Neben dem ALG Q gehört zum neuen Konzept auch die Ausweitung der sogenannten Rahmenfrist. So bezeichnet man den Zeitraum, in dem man jene 12 Monate gearbeitet haben muss, um ALG I beziehen zu können. Bislang musste man die 12 Monate innerhalb von zwei Jahren »absolvieren«. Laut Vorstandsbeschluss soll es künftig reichen, innerhalb von drei Jahren 10 Monate sozialversi- cherungspflichtig beschäftigt gewesen zu sein, um ALG I beantragen zu können. Damit, so schätzt Nahles, könne man 100 000 Menschen zusätzlich erreichen.
Das Konzept sieht zudem eine Verdoppelung des Schonvermögens für Hartz-IV-Bezieher vor. Zu diesem Schonvermögen, das Langzeitarbeitslose behalten dürfen und dessen Höhe sich nach dem Alter der Betroffenen richtet, zählen aber nicht nur Beträge auf dem Sparbuch, sondern auch Bausparverträge, Aktien und Lebensversicherungen. Pro Lebensjahr sollen Langzeitarbeitslose demnach 300 Euro statt wie bisher 150 Euro geltend machen können. Das SPD-Konzept ist preiswert: Etwa 400 Millionen pro Jahr soll der Ausbau der Qualifikationsmaßnahmen kosten, rund 600 Millionen die Ausweitung der Rahmenfrist, rechnete Nahles vor.
Lob kam am Montag von Arbeitgeber-Präsident Ingo Kramer: »Für die Arbeitgeber ist die Weiterbildung im ureigenen Interesse«. Grundlage müssten aber »immer die betrieblichen Erfordernisse und keine abstrakten Rechtsansprüche sein«.

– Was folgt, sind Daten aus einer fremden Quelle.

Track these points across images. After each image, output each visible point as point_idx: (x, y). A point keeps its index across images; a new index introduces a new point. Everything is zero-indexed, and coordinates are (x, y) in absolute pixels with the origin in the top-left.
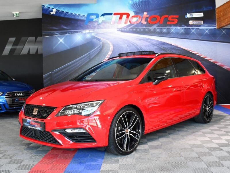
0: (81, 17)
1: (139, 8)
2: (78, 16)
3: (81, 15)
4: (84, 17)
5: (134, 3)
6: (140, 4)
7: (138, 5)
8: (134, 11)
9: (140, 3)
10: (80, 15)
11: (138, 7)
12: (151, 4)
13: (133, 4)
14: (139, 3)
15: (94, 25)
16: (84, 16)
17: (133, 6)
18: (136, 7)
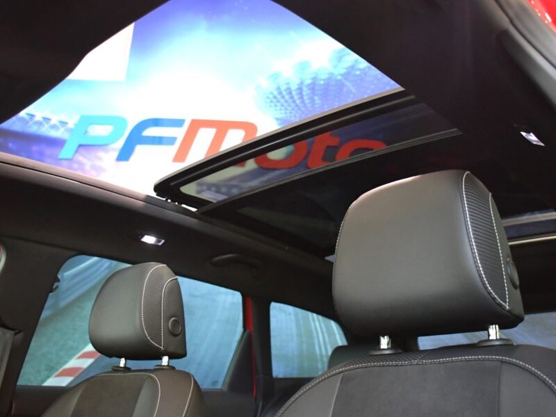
0: (54, 127)
1: (299, 109)
2: (40, 124)
3: (54, 122)
4: (62, 129)
5: (278, 88)
6: (304, 93)
7: (296, 97)
8: (280, 116)
9: (305, 89)
10: (49, 119)
11: (298, 102)
12: (352, 96)
13: (276, 93)
14: (300, 89)
15: (98, 163)
16: (63, 123)
17: (275, 97)
18: (286, 105)
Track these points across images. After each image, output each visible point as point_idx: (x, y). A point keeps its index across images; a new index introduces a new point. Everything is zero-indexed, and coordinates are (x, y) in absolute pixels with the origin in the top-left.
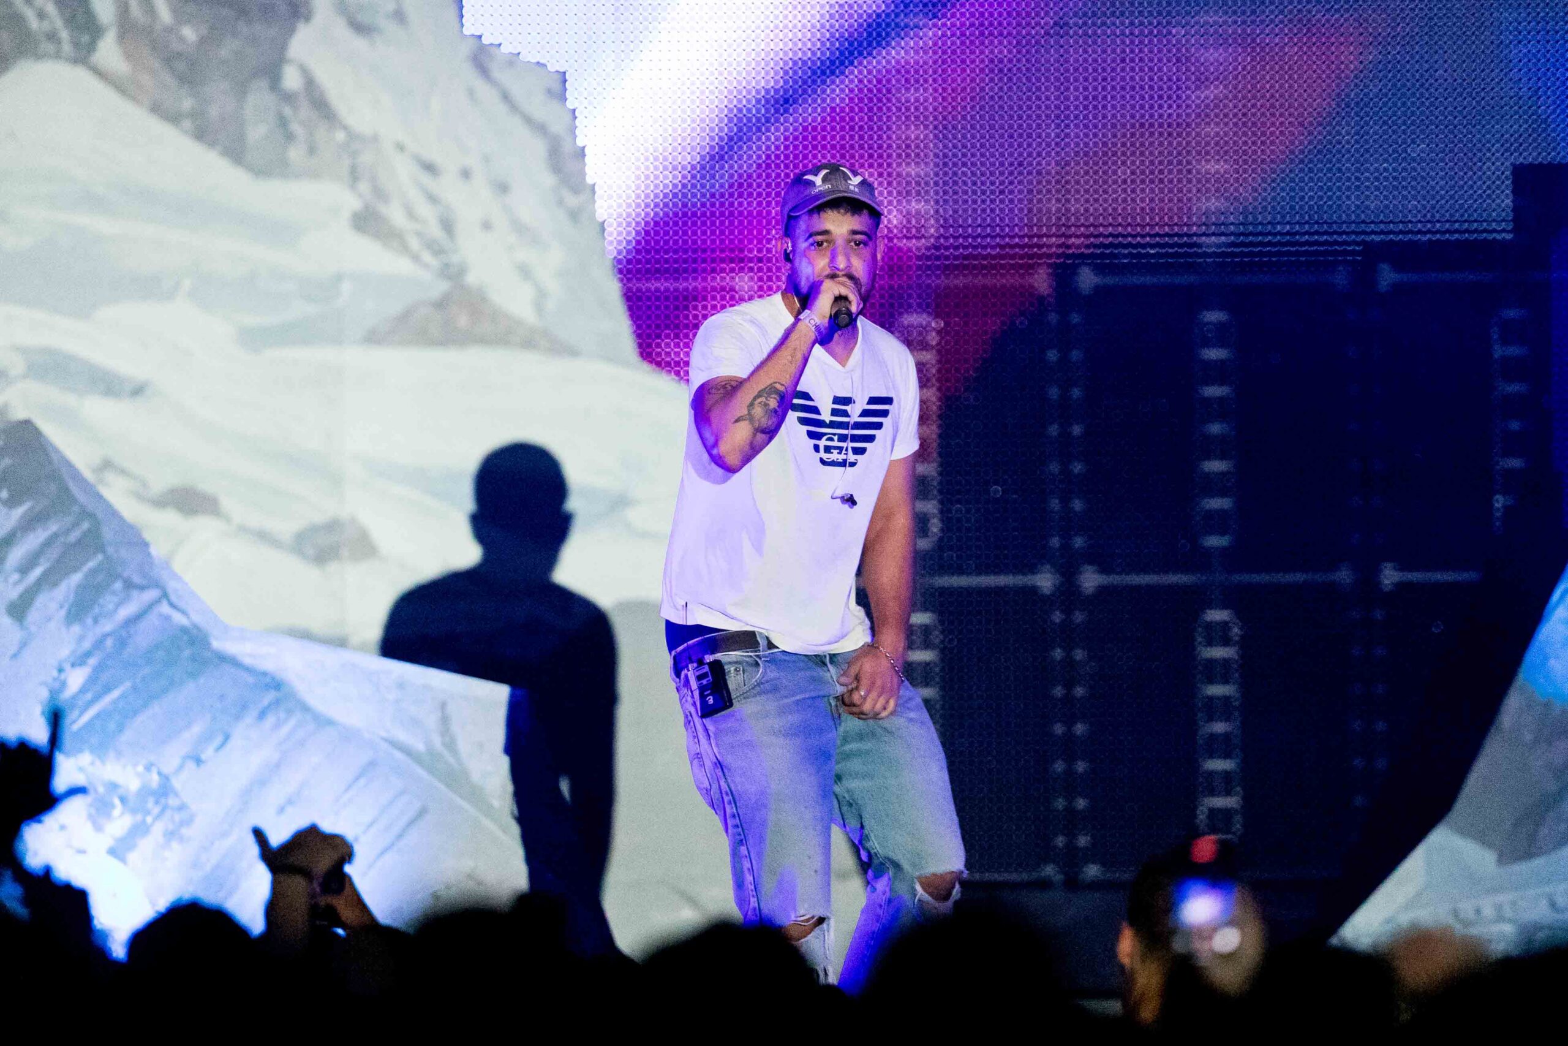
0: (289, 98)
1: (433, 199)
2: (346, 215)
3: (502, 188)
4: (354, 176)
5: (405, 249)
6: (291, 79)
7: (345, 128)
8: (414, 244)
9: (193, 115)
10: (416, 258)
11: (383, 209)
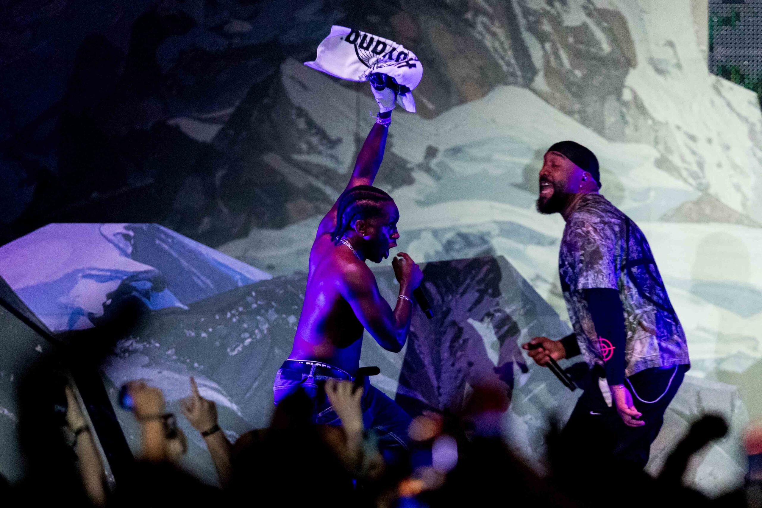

Das Arbeitslosengeld Q entpuppt sich als Etikettenschwindel: Es ist de facto nichts anderes als ALG I. Oder wie es in einer Pressemitteilung des SPD-Vorstandes am Montag hieß: »Der Bezug des ALG Q wird nicht auf einen Anspruch auf Arbeitslosengeld angerechnet, die Höhe entspricht dem ALG«.